Task item:
In the career profile below, reproduce the part that begins at the words "Following graduation, he" and stops after "and consultancy work.".

Provided passage:
::::

Following graduation, he worked for a number of years at a media intelligence company in Edinburgh, where he was eventually responsible for the company’s media evaluation and analysis department. Ryan was involved in improving the department’s data curation and analysis procedures, while balancing this against the demands of a client facing role. Since joining the DCC in the summer of 2019, a large proportion of Ryan’s time has been focused on European Commission projects, including RDA Europe 4.0, FAIRsFAIR, and OpenAIRE Advance, while using his practical experience of data curation in the commercial sector to inform his input in the DCC’s training workshops and consultancy work.

::::

Provided data:
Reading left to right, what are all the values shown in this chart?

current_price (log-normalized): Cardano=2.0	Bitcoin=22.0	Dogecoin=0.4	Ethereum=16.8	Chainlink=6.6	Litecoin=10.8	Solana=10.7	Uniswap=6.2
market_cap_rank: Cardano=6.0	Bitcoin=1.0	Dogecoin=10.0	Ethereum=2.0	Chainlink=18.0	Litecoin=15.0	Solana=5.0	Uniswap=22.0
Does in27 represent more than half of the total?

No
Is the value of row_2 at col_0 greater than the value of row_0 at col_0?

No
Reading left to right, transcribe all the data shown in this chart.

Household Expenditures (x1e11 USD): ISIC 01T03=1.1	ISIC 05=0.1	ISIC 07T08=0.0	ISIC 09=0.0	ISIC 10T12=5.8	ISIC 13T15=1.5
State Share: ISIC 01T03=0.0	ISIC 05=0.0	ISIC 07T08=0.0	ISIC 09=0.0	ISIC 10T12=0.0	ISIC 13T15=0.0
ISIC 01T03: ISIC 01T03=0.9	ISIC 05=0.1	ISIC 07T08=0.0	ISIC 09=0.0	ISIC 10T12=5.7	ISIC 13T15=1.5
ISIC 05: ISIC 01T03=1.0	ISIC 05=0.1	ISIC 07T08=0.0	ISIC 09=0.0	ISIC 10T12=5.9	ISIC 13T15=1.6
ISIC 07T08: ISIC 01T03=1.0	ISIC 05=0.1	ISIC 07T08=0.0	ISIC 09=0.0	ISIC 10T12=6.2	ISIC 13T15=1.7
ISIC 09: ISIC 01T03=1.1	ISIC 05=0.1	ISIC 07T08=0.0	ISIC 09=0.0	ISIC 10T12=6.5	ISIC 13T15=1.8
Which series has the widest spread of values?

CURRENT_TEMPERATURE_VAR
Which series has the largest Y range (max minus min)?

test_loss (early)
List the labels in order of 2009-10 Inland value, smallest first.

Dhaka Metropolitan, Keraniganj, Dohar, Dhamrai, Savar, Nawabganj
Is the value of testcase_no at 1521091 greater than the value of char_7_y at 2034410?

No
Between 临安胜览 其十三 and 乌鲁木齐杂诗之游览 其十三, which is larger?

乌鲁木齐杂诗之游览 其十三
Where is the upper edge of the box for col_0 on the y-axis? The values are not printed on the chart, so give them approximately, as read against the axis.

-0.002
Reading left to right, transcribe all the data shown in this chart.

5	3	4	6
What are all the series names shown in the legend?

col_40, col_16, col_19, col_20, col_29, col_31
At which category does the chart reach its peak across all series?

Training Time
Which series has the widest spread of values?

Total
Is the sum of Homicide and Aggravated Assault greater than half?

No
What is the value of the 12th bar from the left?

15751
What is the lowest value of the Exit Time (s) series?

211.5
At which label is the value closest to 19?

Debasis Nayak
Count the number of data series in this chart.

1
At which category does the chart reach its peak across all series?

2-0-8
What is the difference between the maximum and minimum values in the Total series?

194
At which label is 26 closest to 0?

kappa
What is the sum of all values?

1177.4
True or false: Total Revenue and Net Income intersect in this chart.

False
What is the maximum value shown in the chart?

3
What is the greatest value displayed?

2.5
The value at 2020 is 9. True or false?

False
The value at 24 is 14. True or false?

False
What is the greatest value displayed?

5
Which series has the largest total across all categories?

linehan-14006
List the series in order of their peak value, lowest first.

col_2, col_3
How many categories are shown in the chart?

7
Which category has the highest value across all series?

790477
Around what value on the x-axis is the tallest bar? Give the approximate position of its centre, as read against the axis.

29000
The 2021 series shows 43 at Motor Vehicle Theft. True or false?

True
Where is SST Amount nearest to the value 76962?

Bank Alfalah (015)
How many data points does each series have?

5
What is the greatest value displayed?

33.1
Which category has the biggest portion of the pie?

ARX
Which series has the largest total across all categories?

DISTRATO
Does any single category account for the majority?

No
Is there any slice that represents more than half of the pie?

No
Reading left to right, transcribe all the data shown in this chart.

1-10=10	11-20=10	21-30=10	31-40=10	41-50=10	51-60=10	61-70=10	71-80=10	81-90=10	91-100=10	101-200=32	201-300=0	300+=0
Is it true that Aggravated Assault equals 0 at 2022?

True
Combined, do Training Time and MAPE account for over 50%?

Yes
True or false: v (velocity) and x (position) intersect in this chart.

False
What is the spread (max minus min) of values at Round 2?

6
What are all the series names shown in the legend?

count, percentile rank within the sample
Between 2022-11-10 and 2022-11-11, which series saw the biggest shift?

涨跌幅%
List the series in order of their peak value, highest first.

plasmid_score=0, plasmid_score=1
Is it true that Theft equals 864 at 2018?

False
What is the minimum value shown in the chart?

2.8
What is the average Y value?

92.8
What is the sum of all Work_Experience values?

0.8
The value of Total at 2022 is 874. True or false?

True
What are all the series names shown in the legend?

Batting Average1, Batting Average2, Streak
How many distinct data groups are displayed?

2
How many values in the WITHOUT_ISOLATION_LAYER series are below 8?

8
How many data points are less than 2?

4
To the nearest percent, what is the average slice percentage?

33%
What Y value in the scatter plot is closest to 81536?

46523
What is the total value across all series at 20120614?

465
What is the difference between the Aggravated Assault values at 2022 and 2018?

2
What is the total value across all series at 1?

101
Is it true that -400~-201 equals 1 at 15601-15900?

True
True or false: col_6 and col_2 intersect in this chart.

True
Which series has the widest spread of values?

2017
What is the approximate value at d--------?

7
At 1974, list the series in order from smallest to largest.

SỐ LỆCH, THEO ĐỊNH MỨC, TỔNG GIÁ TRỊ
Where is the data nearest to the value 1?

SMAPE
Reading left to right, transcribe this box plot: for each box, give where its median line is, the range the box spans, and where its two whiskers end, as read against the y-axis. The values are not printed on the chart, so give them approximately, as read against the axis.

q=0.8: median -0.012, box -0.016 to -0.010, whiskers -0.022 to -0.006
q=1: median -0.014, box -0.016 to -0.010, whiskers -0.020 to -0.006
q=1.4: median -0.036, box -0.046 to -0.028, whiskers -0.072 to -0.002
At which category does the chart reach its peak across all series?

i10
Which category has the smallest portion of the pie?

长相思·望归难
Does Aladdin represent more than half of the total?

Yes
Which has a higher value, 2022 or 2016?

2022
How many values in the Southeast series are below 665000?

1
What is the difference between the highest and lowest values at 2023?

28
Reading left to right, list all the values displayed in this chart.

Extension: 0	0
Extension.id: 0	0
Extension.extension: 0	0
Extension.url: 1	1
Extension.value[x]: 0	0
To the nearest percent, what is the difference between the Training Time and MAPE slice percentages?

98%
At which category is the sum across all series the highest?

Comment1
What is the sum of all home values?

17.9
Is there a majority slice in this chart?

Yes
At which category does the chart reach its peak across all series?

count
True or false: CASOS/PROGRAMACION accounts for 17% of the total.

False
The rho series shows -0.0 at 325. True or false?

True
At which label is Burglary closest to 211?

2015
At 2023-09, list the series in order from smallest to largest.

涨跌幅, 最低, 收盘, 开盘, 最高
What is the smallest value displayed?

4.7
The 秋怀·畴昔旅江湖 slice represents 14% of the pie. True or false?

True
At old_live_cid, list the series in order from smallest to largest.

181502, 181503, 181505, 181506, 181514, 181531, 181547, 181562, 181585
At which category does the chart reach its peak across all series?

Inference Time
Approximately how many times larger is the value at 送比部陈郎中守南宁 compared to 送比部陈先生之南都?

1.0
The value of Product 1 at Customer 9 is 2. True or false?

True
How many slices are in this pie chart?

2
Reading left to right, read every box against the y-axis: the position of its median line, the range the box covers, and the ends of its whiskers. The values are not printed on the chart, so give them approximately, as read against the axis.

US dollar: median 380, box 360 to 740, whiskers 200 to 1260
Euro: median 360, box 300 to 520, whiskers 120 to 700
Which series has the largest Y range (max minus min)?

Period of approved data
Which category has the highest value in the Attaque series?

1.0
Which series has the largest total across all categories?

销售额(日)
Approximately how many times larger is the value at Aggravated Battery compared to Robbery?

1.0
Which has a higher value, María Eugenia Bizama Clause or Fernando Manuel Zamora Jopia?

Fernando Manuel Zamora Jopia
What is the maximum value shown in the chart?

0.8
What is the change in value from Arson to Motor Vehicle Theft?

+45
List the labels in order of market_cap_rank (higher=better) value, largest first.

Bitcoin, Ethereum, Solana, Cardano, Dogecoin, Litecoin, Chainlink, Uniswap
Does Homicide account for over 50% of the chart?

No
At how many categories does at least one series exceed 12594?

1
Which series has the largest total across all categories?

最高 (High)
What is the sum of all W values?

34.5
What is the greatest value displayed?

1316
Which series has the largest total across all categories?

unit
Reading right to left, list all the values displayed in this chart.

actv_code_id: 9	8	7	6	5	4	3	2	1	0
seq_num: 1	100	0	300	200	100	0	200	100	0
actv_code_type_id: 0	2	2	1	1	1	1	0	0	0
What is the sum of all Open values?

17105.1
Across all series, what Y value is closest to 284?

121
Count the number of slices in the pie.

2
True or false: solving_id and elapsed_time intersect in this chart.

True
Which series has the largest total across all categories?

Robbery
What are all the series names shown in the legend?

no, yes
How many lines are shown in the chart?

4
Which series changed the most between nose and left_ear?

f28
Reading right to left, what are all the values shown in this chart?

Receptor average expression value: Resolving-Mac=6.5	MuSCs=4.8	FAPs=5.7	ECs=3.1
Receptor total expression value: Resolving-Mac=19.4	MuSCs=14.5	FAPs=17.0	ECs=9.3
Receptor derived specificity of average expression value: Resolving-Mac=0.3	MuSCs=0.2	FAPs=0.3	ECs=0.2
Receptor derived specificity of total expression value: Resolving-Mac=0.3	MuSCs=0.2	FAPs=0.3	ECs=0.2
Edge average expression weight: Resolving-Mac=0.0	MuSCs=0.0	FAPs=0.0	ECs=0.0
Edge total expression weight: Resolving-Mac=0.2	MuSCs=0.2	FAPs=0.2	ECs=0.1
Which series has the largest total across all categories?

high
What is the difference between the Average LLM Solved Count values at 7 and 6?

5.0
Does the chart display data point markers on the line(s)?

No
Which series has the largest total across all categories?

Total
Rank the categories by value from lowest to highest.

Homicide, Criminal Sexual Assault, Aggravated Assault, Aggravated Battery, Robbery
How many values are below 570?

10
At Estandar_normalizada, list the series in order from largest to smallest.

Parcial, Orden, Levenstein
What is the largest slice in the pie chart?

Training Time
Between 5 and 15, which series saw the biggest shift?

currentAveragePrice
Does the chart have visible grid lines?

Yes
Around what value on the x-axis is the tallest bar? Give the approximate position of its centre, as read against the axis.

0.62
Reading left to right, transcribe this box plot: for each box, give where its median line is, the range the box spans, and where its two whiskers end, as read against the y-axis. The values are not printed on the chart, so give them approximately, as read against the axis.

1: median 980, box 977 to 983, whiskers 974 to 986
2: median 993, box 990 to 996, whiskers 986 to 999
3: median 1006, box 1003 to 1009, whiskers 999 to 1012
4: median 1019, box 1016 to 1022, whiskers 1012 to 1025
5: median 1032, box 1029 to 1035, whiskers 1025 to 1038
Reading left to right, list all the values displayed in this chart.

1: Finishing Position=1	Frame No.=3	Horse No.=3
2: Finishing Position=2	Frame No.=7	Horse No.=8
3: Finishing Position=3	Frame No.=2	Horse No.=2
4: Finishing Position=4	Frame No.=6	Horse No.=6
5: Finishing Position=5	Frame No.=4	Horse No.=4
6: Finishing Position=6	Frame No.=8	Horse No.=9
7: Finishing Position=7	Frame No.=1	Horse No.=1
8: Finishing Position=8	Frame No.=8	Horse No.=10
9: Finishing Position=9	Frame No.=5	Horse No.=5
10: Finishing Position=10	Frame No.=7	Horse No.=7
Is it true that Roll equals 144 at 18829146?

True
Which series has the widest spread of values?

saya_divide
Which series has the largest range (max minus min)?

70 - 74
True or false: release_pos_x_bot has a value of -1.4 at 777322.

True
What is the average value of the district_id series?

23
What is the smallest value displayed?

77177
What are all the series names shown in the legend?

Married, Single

::::

Answer to this task:
Following graduation, he worked for a number of years at a media intelligence company in Edinburgh, where he was eventually responsible for the company’s media evaluation and analysis department. Ryan was involved in improving the department’s data curation and analysis procedures, while balancing this against the demands of a client facing role. Since joining the DCC in the summer of 2019, a large proportion of Ryan’s time has been focused on European Commission projects, including RDA Europe 4.0, FAIRsFAIR, and OpenAIRE Advance, while using his practical experience of data curation in the commercial sector to inform his input in the DCC’s training workshops and consultancy work.